Would you set down each line of the data below exactly?

(Structured page parsing data)
::::

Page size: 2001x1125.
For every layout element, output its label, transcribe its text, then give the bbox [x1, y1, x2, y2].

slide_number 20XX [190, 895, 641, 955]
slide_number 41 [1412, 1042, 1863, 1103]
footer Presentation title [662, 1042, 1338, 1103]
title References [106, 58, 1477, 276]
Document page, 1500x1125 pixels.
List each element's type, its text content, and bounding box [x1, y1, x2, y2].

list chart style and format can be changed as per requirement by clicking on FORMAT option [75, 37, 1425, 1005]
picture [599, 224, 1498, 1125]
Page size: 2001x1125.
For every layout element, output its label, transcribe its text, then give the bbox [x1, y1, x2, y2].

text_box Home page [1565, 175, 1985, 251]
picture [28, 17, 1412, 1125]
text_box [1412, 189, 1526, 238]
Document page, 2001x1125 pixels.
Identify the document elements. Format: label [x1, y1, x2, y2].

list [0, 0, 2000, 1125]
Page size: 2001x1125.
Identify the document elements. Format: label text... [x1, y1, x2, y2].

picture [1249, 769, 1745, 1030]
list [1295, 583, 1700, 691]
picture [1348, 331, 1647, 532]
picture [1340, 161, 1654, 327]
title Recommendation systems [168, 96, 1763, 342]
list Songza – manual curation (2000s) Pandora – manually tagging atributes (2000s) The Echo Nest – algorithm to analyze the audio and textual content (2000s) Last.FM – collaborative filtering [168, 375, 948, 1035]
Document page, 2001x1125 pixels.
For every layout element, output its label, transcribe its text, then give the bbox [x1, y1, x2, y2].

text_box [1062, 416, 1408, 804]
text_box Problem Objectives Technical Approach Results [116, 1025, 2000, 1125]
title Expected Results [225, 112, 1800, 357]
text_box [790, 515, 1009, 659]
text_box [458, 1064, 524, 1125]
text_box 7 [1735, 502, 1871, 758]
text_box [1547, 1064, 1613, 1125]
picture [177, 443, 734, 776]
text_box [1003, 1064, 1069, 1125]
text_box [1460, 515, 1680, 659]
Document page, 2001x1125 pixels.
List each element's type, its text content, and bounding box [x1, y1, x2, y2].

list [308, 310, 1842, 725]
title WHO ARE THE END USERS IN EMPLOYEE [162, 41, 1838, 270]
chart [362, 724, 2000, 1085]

::::

SOLUTION:
Page size: 2001x1125.
For every layout element, output its label, transcribe its text, then give the bbox [x1, y1, x2, y2].

slide_number 20XX [190, 895, 641, 955]
slide_number 41 [1412, 1042, 1863, 1103]
footer Presentation title [662, 1042, 1338, 1103]
title References [106, 58, 1477, 276]
Document page, 1500x1125 pixels.
List each element's type, its text content, and bounding box [x1, y1, x2, y2].

list chart style and format can be changed as per requirement by clicking on FORMAT option [75, 37, 1425, 1005]
picture [599, 224, 1498, 1125]
Page size: 2001x1125.
For every layout element, output its label, transcribe its text, then give the bbox [x1, y1, x2, y2].

text_box Home page [1565, 175, 1985, 251]
picture [28, 17, 1412, 1125]
text_box [1412, 189, 1526, 238]
Document page, 2001x1125 pixels.
Identify the document elements. Format: label [x1, y1, x2, y2].

list [0, 0, 2000, 1125]
Page size: 2001x1125.
Identify the document elements. Format: label text... [x1, y1, x2, y2].

picture [1249, 769, 1745, 1030]
list [1295, 583, 1700, 691]
picture [1348, 331, 1647, 532]
picture [1340, 161, 1654, 327]
title Recommendation systems [168, 96, 1763, 342]
list Songza – manual curation (2000s) Pandora – manually tagging atributes (2000s) The Echo Nest – algorithm to analyze the audio and textual content (2000s) Last.FM – collaborative filtering [168, 375, 948, 1035]
Document page, 2001x1125 pixels.
For every layout element, output its label, transcribe its text, then give the bbox [x1, y1, x2, y2].

text_box [1062, 416, 1408, 804]
text_box Problem Objectives Technical Approach Results [116, 1025, 2000, 1125]
title Expected Results [225, 112, 1800, 357]
text_box [790, 515, 1009, 659]
text_box [458, 1064, 524, 1125]
text_box 7 [1735, 502, 1871, 758]
text_box [1547, 1064, 1613, 1125]
picture [177, 443, 734, 776]
text_box [1003, 1064, 1069, 1125]
text_box [1460, 515, 1680, 659]
Document page, 2001x1125 pixels.
List each element's type, its text content, and bounding box [x1, y1, x2, y2].

list [308, 310, 1842, 725]
title WHO ARE THE END USERS IN EMPLOYEE [162, 41, 1838, 270]
chart [362, 724, 2000, 1085]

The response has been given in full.